A lot of progressive voters also indulgently think the increasing inequality is an unfortunate result the Democrats are forced into producing for "their" people--because somebody's got to do something about the deficit. What they don't notice is that it's an inevitable result of precisely that "deficit" concern.
The Democrats, and many of their leftish progressive supporters, continue to think that shaming the Republicans for their fiscal hypocrisy and promising to enforce fiscal discipline will be the political bomb that will win over the voters. But, they're the only party that's actually done anything to reduce the deficit, and their political position has still weakened.
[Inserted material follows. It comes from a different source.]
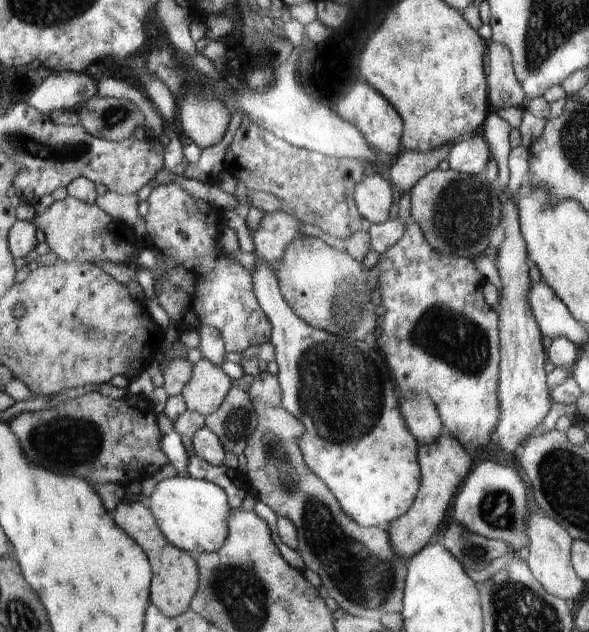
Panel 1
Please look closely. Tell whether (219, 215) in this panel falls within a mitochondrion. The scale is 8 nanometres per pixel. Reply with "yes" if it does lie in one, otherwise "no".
no

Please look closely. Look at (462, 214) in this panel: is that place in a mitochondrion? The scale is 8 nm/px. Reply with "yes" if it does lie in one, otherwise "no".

Why, oh why, they wonder, are "their" people not voting for them?
You'd think somebody might notice that what's important here, what really matters for the people and the country, is the growing inequality of wealth, not the deficit.
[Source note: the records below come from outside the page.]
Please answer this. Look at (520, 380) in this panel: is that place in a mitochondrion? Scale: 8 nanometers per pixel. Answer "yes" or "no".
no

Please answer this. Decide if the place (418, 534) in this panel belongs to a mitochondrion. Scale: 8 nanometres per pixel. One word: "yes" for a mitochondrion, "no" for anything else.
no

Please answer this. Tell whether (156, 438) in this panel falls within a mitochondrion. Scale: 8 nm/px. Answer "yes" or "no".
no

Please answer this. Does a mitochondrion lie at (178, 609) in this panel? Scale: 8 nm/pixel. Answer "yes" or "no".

And, indeed, there is a slew of sincere progressives--like the ones cited above--who have noticed this dynamic, know all about and reject the Clintonite Republicanization of the Democratic Party, and do want to change the game. At the leading edge of this, activists and insurgent Bernie-inspired candidates have turned Medicare-for-all from a "never, ever" to a great "new idea" that's de rigueur for Democratic politicians. People are at the end of disgust with the for-profit health-insurance "market" and the half-assed attempts to patch it up (the ACA). Healthcare as a right--universal single-payer coverage under the rubric of Medicare-for-all--is a significant progressive advance, and it does seem its time has come.
Thus, Bernie Sanders has introduced a Medicare-for-all bill that's been co-sponsored by more than a third of Democratic senators (I've warned about the duplicity of those Democrats here), and John Conyers has one in the House that has over 120 co-sponsors and is considered the "gold standard" by the single-payer movement. These are the kinds of plans most lefties--from New-Deal-"socialist" Democrats through harder left socialists and marxists--are counting on to bring us the social program we want and need.
But both of these plans, just like Nancy Pelosi's PAYGO, rely on and reproduce the fundamental Thatcherite capitalist principle that public spending derives from and depends on private wealth, more blandly stated as "taxes fund government spending." Both think it is necessary to define the new taxes that are needed to pay for Medicare-for-all.